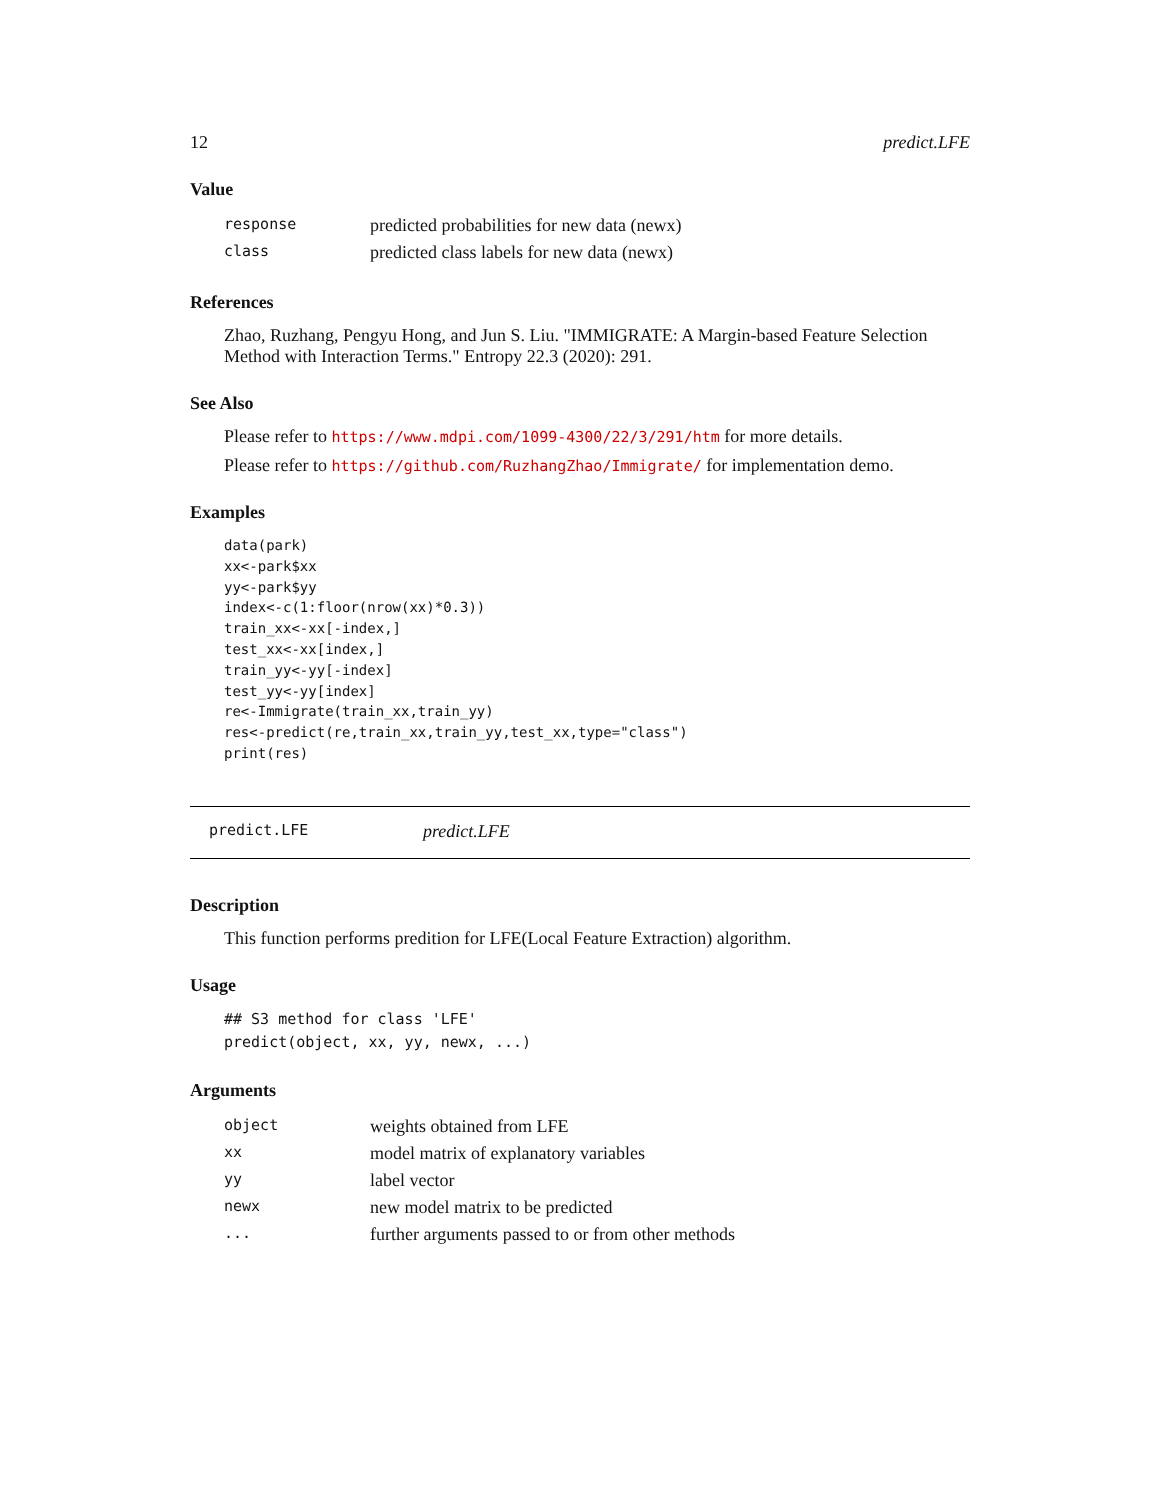12 predict.LFE
Value
| response | predicted probabilities for new data (newx) |
| class | predicted class labels for new data (newx) |
References
Zhao, Ruzhang, Pengyu Hong, and Jun S. Liu. "IMMIGRATE: A Margin-based Feature Selection Method with Interaction Terms." Entropy 22.3 (2020): 291.
See Also
Please refer to https://www.mdpi.com/1099-4300/22/3/291/htm for more details.
Please refer to https://github.com/RuzhangZhao/Immigrate/ for implementation demo.
Examples
data(park)
xx<-park$xx
yy<-park$yy
index<-c(1:floor(nrow(xx)*0.3))
train_xx<-xx[-index,]
test_xx<-xx[index,]
train_yy<-yy[-index]
test_yy<-yy[index]
re<-Immigrate(train_xx,train_yy)
res<-predict(re,train_xx,train_yy,test_xx,type="class")
print(res)
predict.LFE predict.LFE
Description
This function performs predition for LFE(Local Feature Extraction) algorithm.
Usage
## S3 method for class 'LFE'
predict(object, xx, yy, newx, ...)
Arguments
| object | weights obtained from LFE |
| xx | model matrix of explanatory variables |
| yy | label vector |
| newx | new model matrix to be predicted |
| ... | further arguments passed to or from other methods |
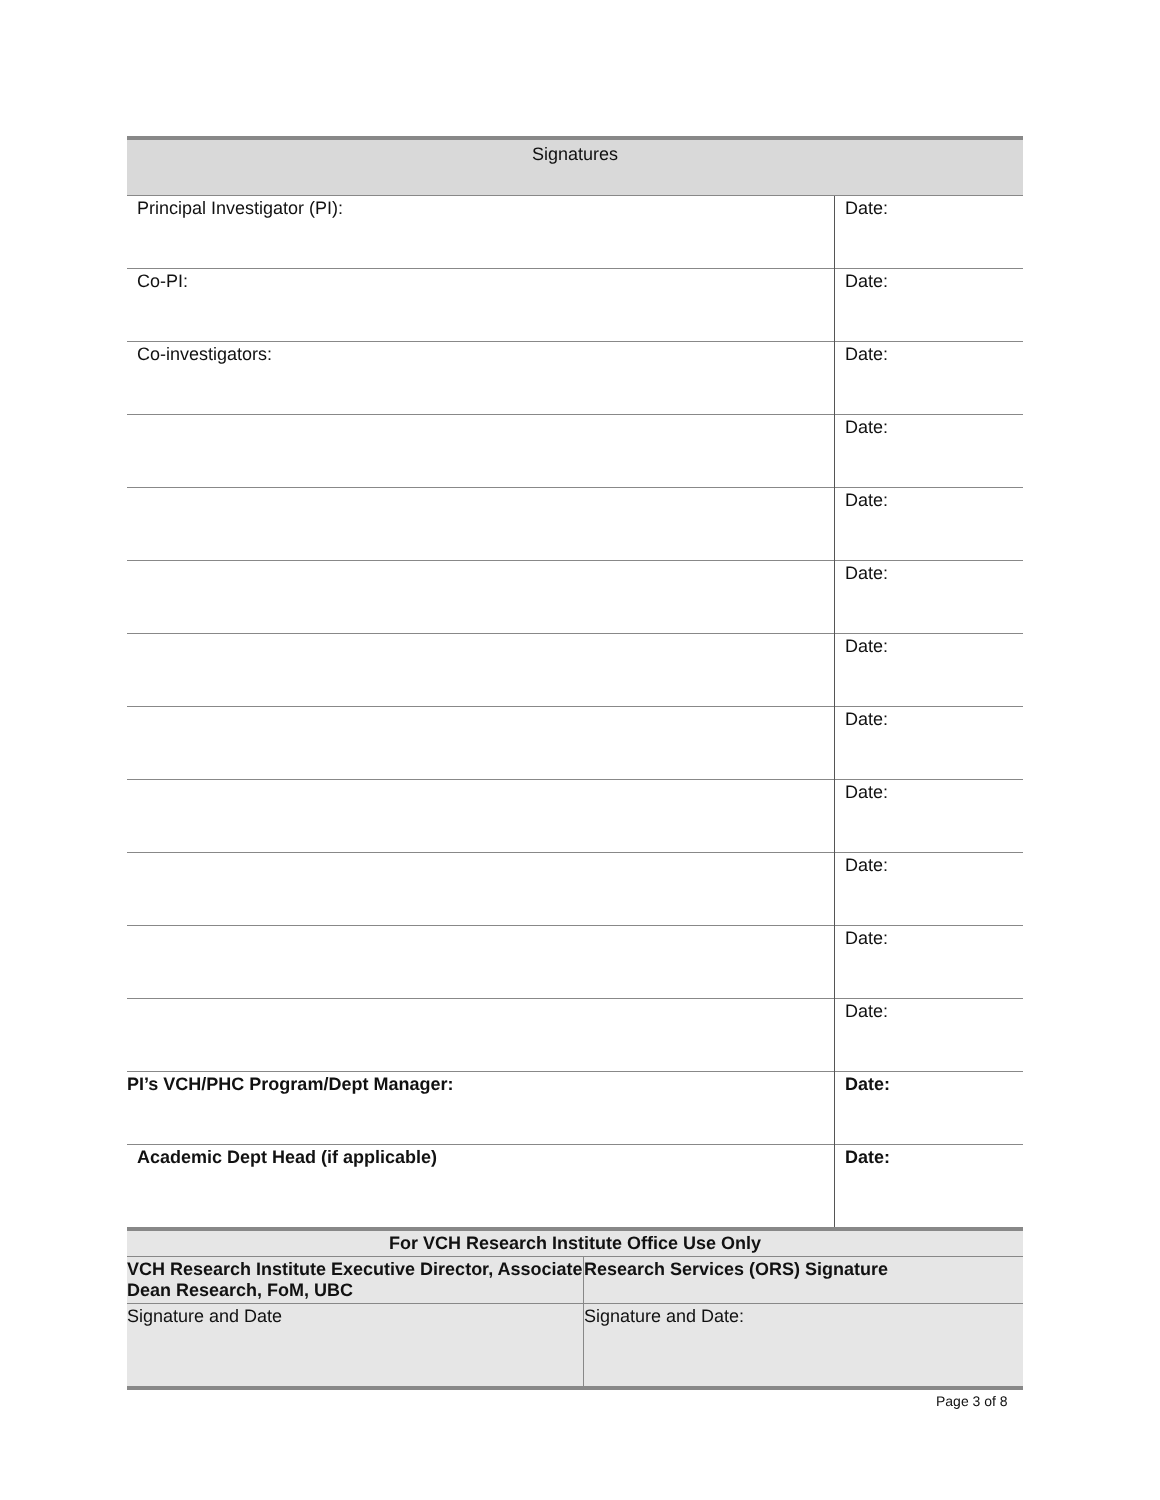| Signatures | |
| --- | --- |
| Principal Investigator (PI): | Date: |
| Co-PI: | Date: |
| Co-investigators: | Date: |
| | Date: |
| | Date: |
| | Date: |
| | Date: |
| | Date: |
| | Date: |
| | Date: |
| | Date: |
| | Date: |
| PI’s VCH/PHC Program/Dept Manager: | Date: |
| Academic Dept Head (if applicable) | Date: |
| For VCH Research Institute Office Use Only | |
| --- | --- |
| VCH Research Institute Executive Director, Associate Dean Research, FoM, UBC | Research Services (ORS) Signature |
| Signature and Date | Signature and Date: |
Page 3 of 8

What to do -
Each line holding "predicted" in the records should be copied out.

Output below -
| response | predicted probabilities for new data (newx) |
| class | predicted class labels for new data (newx) |
| newx | new model matrix to be predicted |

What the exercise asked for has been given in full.